_Exercise prompt_. From the data below, please reproduce exactly everything from the line that contains "- Translate behavioral" down to the line that contains "- **Visibility Analysis**", with both ends included.

_Source information_.
+ + +

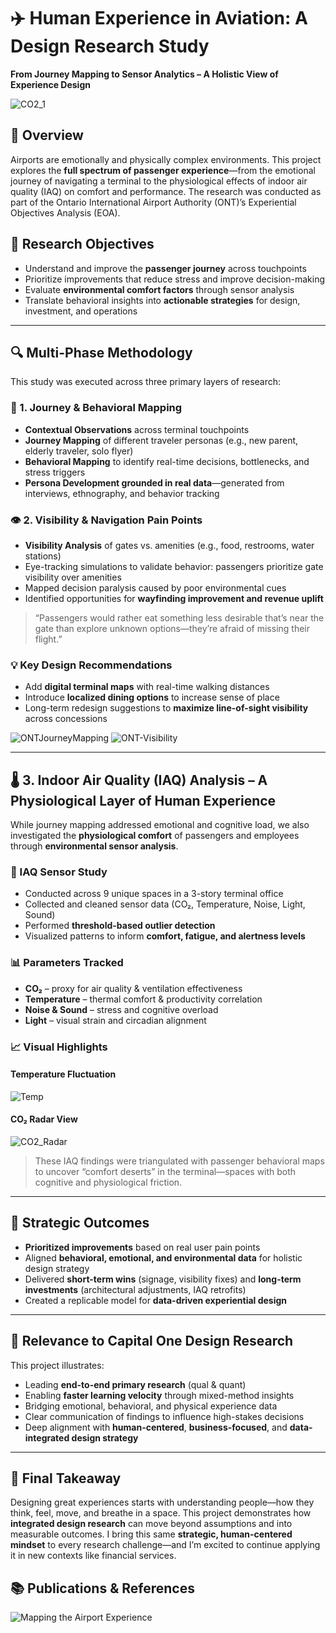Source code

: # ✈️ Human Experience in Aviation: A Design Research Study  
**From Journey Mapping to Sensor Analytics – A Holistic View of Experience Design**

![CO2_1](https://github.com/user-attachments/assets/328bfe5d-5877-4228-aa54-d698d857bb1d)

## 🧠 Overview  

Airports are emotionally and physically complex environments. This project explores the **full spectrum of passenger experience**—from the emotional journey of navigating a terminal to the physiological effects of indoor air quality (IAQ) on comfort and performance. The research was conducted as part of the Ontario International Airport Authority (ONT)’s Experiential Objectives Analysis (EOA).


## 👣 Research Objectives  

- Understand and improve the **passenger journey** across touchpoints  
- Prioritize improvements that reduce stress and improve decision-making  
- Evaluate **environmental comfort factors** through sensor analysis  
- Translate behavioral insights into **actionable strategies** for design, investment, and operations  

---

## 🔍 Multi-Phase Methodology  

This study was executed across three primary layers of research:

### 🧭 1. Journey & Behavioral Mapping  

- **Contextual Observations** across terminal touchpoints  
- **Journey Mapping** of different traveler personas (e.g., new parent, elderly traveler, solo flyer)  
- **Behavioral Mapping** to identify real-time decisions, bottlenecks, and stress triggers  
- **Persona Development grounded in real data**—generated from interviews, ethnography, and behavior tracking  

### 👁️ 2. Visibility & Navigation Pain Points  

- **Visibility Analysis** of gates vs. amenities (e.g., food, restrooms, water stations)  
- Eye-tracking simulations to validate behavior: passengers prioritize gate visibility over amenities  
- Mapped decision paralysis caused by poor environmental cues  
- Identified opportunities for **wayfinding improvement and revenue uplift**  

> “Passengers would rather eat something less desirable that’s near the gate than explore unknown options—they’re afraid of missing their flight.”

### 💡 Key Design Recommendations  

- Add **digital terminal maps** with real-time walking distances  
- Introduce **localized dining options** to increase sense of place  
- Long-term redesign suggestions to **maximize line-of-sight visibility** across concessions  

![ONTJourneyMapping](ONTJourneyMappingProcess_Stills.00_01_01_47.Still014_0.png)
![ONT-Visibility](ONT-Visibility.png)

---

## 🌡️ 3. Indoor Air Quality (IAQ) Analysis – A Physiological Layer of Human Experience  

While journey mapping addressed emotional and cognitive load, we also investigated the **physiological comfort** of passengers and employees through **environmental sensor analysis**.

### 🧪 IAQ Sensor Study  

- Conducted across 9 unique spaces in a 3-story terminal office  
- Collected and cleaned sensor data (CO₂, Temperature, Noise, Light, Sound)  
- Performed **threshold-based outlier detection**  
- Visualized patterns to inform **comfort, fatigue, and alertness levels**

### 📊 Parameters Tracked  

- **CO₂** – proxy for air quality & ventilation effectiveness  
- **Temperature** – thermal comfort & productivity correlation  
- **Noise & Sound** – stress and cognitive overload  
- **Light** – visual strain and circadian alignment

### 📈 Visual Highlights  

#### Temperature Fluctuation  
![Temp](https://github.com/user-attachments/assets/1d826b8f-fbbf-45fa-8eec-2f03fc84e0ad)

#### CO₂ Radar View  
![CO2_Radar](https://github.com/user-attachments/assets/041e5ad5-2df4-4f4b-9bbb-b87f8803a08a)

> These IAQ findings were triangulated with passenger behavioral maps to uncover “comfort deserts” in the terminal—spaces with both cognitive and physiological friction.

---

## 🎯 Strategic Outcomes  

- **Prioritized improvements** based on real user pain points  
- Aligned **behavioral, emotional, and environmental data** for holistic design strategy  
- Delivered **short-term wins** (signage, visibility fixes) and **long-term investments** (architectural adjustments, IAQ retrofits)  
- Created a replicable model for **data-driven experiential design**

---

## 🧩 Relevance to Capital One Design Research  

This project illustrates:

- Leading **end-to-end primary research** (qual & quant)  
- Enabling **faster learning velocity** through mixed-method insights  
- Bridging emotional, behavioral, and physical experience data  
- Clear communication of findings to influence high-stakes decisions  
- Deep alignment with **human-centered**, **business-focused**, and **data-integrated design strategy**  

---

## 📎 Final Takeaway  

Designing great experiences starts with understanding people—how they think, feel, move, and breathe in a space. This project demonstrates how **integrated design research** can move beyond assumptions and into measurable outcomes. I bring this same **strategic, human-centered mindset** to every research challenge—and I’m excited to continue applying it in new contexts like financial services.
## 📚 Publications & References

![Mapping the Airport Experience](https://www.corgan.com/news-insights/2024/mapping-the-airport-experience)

+ + +

_Result for this task_.
- Translate behavioral insights into **actionable strategies** for design, investment, and operations  

---

## 🔍 Multi-Phase Methodology  

This study was executed across three primary layers of research:

### 🧭 1. Journey & Behavioral Mapping  

- **Contextual Observations** across terminal touchpoints  
- **Journey Mapping** of different traveler personas (e.g., new parent, elderly traveler, solo flyer)  
- **Behavioral Mapping** to identify real-time decisions, bottlenecks, and stress triggers  
- **Persona Development grounded in real data**—generated from interviews, ethnography, and behavior tracking  

### 👁️ 2. Visibility & Navigation Pain Points  

- **Visibility Analysis** of gates vs. amenities (e.g., food, restrooms, water stations)  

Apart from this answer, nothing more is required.